January 9, 2020 at 10:28 am

UNRWA has sacked 17 teachers from its schools in the Palestinian refugee camps in Lebanon, Safa news agency reported yesterday.

According to the human rights group, Shahed, UNRWA claimed that the teachers were surplus to necessity.

Shahed said that UNRWA had increased the number of classes each teacher had to cover in its schools and increased the number of students in them to over 50.

The rights group said that the UNRWA was also forcing teachers to teach subjects which were not their areas of expertise or qualification.

This has meant fewer teachers are needed but that education standards are dropping in the refugee camps.

UNRWA has faced a budget deficit since 2018 when the US State Department said Washington would “no longer commit funding” it.

READ: Israel’s renewed campaign against UNRWA is an attack on Palestinian education and liberation 

The US had been UNRWA’s largest contributor by far, providing it with $350 million annually — roughly a quarter of the agency’s overall budget.
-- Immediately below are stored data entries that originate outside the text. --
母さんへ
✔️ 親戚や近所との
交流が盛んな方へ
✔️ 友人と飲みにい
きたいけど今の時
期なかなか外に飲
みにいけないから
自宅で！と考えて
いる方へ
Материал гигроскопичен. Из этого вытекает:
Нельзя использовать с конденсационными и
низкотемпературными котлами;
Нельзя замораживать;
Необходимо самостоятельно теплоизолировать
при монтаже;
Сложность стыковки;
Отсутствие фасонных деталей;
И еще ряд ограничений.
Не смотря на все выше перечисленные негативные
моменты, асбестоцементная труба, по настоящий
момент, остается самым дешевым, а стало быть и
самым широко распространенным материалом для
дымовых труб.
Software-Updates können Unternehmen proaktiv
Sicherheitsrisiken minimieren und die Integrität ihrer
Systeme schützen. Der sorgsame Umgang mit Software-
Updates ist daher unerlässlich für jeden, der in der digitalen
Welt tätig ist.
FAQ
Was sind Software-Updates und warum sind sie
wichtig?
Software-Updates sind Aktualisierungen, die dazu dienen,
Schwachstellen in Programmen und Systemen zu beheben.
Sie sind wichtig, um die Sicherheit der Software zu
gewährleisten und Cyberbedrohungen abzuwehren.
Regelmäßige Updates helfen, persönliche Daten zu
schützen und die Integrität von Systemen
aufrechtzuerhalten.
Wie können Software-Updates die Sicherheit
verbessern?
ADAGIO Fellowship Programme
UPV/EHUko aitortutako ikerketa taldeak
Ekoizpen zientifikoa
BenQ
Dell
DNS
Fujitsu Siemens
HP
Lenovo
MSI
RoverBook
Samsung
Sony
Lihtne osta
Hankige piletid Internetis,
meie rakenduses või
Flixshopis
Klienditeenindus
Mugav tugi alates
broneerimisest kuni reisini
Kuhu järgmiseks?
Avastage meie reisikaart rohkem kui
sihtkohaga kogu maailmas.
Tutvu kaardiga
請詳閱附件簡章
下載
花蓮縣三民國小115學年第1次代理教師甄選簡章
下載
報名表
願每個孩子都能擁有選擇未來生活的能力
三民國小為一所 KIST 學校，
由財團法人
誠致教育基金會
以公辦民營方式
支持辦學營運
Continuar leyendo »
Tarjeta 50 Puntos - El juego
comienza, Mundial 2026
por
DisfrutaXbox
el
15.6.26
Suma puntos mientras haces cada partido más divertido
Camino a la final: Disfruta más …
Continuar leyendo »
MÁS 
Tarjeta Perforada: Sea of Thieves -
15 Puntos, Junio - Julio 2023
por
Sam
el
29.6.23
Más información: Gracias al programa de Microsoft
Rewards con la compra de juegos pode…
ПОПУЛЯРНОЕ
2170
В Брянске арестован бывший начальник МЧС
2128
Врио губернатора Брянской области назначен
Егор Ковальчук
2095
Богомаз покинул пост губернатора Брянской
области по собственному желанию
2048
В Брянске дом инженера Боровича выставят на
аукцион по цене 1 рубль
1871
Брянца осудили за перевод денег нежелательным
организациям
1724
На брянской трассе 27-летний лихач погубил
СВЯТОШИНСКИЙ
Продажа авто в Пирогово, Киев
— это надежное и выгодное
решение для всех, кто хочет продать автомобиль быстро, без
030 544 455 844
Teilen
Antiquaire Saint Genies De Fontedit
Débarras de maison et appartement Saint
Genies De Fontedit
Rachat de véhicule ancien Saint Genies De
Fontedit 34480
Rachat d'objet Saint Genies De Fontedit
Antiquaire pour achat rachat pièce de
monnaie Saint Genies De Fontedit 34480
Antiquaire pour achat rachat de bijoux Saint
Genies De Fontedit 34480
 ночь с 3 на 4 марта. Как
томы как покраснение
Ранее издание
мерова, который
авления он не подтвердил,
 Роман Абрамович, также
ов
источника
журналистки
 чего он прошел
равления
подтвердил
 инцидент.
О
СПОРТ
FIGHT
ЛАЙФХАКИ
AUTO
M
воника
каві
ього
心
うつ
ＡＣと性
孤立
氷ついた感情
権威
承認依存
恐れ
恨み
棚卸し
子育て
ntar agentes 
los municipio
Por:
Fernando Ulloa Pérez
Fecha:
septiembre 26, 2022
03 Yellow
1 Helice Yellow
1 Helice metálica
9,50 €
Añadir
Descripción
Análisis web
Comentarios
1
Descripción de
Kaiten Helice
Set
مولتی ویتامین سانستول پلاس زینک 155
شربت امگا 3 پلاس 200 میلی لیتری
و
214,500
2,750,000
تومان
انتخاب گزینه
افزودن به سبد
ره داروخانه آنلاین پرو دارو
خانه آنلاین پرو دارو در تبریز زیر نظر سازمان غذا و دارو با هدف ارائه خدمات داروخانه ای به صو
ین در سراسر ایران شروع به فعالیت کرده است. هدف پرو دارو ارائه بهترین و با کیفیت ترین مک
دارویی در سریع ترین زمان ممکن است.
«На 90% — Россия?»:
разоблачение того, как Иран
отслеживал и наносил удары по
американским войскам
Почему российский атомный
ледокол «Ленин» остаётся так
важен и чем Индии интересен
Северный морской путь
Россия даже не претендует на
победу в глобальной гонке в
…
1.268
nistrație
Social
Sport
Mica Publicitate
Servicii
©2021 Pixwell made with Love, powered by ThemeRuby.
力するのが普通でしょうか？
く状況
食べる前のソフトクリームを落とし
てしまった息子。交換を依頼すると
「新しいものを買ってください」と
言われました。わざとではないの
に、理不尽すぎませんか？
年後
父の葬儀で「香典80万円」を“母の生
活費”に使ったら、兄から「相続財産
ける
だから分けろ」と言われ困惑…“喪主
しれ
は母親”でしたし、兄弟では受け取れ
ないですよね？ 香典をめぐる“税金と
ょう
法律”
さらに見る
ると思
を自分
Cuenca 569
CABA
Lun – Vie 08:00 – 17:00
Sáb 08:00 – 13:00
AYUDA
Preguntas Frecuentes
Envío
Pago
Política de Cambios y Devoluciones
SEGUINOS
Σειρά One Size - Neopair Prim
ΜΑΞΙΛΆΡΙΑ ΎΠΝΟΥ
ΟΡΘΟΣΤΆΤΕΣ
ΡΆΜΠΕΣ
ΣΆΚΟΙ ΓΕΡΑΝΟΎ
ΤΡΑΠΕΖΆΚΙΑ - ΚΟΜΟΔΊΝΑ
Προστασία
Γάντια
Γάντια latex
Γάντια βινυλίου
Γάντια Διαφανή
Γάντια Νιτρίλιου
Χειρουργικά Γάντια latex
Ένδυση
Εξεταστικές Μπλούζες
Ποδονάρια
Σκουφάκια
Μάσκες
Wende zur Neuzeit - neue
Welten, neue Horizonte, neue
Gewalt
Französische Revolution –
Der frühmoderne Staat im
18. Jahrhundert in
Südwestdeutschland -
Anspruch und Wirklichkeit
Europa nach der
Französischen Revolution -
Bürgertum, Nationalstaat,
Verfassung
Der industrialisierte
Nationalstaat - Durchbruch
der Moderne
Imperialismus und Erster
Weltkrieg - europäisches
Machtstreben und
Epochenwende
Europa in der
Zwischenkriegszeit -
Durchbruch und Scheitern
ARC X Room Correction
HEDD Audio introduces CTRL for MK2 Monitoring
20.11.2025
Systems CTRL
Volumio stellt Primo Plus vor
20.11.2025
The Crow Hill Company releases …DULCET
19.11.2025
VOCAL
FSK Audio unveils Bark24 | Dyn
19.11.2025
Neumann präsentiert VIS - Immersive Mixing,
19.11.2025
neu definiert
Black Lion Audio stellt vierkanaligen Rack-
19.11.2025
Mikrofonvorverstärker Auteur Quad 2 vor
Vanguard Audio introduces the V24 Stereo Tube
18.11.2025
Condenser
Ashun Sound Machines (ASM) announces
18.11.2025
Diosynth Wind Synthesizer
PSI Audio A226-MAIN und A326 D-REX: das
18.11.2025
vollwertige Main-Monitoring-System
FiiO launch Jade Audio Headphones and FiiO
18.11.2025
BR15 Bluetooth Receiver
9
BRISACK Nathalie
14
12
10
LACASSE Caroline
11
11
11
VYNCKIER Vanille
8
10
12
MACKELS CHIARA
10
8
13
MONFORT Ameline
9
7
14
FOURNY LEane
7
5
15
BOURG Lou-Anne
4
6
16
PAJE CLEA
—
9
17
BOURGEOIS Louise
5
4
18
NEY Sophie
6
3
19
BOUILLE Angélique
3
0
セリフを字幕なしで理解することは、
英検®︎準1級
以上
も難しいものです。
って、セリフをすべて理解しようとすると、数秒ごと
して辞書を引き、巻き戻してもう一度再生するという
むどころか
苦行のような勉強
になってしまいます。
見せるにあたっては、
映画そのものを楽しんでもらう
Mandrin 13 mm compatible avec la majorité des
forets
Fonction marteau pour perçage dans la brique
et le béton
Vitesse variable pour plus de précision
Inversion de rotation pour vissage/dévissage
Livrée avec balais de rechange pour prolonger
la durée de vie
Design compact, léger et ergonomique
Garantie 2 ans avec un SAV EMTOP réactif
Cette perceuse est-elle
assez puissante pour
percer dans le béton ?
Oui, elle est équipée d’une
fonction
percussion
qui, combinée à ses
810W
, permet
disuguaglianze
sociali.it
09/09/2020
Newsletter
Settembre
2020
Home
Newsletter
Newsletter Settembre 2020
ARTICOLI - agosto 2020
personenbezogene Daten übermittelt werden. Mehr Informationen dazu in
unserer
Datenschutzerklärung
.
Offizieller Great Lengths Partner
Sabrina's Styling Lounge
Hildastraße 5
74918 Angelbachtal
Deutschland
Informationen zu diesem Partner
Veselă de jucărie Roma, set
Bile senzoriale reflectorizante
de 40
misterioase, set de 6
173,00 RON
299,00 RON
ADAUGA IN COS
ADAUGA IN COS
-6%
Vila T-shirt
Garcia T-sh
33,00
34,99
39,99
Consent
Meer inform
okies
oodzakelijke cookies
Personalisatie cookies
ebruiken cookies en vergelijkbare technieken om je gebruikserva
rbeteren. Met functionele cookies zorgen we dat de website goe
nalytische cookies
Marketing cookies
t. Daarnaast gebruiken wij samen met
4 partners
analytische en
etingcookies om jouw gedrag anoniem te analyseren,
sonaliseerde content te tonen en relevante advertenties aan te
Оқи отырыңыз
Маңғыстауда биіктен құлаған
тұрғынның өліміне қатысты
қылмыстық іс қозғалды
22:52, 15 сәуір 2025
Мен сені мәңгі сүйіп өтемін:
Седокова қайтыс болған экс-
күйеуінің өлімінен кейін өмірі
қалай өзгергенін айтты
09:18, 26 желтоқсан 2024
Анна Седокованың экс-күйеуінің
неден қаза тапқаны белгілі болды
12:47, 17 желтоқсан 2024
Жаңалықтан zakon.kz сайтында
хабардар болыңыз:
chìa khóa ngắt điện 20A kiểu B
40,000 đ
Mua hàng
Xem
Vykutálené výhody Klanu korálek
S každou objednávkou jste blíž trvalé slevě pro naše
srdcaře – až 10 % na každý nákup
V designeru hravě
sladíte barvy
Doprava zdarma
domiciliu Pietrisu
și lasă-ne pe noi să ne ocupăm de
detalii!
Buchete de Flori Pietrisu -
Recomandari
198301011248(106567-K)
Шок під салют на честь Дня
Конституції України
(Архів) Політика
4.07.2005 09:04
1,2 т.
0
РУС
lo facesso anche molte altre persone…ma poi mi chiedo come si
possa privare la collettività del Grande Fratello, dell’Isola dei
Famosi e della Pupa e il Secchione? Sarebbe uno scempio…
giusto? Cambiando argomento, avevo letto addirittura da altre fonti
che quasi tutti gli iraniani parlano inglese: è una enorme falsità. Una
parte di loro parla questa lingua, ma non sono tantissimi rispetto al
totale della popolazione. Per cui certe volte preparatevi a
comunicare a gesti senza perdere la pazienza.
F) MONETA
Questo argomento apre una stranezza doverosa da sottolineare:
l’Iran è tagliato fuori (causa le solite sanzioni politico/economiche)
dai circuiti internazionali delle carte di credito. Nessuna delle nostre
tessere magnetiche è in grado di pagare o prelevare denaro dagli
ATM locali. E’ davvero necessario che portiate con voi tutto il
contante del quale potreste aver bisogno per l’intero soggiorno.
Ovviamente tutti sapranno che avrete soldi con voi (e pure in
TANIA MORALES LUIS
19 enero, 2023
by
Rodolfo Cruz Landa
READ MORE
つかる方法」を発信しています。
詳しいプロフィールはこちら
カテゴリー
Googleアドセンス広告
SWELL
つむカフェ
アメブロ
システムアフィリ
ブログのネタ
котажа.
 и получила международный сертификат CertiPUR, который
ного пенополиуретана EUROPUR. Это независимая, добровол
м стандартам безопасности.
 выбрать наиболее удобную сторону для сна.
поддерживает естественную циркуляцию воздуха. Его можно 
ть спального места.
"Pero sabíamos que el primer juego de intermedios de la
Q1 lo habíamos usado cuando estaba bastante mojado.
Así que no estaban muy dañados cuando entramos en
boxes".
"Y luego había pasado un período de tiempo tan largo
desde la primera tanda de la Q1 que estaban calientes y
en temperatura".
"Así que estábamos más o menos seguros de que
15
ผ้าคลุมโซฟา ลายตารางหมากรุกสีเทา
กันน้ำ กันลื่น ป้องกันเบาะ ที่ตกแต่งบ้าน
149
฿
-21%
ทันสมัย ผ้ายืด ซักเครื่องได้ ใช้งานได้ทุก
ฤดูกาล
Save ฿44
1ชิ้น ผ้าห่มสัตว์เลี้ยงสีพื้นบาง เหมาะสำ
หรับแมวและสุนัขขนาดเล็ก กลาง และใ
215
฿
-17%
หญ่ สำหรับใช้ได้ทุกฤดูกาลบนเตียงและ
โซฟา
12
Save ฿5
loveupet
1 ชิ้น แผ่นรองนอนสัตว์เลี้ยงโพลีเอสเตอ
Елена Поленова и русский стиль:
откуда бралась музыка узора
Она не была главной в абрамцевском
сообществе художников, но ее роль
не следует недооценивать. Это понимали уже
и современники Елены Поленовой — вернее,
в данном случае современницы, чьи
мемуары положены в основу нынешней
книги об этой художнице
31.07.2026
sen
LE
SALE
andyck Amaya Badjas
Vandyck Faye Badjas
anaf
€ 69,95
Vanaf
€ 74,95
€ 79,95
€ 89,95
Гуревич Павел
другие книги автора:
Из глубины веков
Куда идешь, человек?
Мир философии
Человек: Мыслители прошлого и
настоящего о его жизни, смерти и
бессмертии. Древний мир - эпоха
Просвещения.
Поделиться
This came a month after reports emerged of a secret American report stated that there are only 40,000 Palestinian refugees, noting they are the Palestinians who left their homeland in 1948 and remain alive today and not their descendants.

US President Donald Trump’s senior adviser and son-in-law, Jared Kushner, is reported to have tried to pressure Jordan to strip more than two million Palestinians of refugee status in a move that aims to end the work of the United Nations Relief and Works Agency for Palestine Refugees (UNRWA).

In December 2019 US Congress leaders agreed to contribute $150 million towards Palestinians in the West Bank, Gaza and East Jerusalem including to support civilian and humanitarian programmes and institutions that lost funding in 2018 as a result of the administration’s cuts.